Over-60s can still rock a bikini
There is an unwritten rule that bikinis are the preserve of the toned, taut and tanned, says Deborah Dooley in the Telegraph. But at 62, I’ve never been happier in one. This was not a straightforward journey – years ago I banished bikinis to the dark corners of my drawers, then gave them to charity shops, and wore a one-piece instead. A nasty encounter with a personal trainer didn’t help. Women can’t get flat stomachs at your age, he said. But “it’s not as if you’re going to be wearing a bikini any more”.
How wrong he was. I’ve thrown caution to the wind – life is too short and I craved the feeling of warm air on my skin. I bought a bikini (polka-dot, no less) and paraded along the beach. And I’m not alone. Several over-60s still sport bikinis, from Helen Mirren, 75, to Christie Brinkley, 67. Better still, a friend who is a personal trainer recently told me women aren’t meant to have flat stomachs. “Some scientific reasoning followed this pronouncement but I didn’t care. It was just good to hear it said.”
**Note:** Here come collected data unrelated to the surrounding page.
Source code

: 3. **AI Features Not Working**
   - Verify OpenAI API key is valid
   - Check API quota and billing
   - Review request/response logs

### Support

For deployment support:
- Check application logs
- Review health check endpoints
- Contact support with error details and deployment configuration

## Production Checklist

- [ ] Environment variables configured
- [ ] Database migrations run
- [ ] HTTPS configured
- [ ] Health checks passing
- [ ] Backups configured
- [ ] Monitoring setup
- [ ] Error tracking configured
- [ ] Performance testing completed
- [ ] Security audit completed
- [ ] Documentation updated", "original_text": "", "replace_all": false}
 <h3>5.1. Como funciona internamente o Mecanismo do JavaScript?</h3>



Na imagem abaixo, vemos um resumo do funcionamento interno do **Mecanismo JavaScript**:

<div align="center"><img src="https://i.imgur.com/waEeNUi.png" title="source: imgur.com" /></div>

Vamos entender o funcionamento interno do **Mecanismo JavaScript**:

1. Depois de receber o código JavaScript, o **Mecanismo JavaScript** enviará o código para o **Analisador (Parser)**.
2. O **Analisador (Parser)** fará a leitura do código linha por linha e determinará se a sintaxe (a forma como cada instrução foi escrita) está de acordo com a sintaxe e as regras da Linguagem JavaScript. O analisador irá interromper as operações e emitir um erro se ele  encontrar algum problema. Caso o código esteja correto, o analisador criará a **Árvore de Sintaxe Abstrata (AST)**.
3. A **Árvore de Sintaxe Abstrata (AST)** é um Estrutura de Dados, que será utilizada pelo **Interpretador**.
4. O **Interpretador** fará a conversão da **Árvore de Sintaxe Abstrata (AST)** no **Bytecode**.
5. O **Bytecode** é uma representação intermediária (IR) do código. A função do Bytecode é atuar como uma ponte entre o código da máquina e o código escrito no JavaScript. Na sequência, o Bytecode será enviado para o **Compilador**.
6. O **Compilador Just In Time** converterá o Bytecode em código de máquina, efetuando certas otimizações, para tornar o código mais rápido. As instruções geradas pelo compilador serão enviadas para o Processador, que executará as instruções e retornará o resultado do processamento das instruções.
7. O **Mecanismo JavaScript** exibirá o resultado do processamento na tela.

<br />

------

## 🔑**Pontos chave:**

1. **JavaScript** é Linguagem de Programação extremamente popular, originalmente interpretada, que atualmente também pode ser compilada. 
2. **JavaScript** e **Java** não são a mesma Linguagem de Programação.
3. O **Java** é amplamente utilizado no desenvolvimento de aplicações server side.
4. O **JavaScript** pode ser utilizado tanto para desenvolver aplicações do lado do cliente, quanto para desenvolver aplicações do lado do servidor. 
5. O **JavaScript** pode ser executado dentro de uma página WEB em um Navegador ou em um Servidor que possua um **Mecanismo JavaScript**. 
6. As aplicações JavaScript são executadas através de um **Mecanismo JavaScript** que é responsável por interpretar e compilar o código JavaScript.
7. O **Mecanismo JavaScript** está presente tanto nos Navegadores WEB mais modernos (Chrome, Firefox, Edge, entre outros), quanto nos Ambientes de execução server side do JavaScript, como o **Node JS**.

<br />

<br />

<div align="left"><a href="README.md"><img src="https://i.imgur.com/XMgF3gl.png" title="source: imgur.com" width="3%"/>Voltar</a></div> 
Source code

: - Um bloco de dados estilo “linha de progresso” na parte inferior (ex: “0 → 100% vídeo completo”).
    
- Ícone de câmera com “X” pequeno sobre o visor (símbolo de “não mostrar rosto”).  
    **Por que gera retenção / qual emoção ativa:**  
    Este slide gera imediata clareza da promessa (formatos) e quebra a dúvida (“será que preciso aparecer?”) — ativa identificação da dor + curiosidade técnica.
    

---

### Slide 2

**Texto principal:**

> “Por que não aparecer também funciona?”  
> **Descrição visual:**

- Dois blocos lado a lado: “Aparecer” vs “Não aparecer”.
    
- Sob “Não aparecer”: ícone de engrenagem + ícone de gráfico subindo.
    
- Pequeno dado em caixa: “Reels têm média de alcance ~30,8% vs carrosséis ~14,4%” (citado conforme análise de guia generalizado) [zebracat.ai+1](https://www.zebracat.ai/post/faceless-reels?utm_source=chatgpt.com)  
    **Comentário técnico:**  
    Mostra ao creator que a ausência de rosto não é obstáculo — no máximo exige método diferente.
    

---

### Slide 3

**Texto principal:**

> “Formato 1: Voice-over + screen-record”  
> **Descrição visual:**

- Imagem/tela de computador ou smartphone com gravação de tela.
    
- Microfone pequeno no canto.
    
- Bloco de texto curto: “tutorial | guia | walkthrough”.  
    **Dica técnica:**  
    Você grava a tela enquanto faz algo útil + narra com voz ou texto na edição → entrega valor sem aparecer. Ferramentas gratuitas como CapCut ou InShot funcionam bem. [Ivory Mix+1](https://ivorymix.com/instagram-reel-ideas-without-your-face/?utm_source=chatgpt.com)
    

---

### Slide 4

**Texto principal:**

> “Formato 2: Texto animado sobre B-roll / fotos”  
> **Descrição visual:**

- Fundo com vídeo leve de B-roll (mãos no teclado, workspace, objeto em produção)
The benefits of staring into space
Eye strain doesn’t come from being glued to screens all day, says Tim Bradshaw in the FT. The problem is being indoors. When we’re outside, there’s lots of natural light and we look at objects from a range of distances. But at home we tend to stare at things at close range for too long – reading a book can be as bad as watching YouTube videos on a computer, although the “distance between sofa and set” means TV isn’t the problem our parents thought it was. Ways to alleviate the problem include lots of blinking, drinking lots of water and the “20-20-20 rule”: every 20 minutes, look at an object at least 20 feet away for 20 seconds.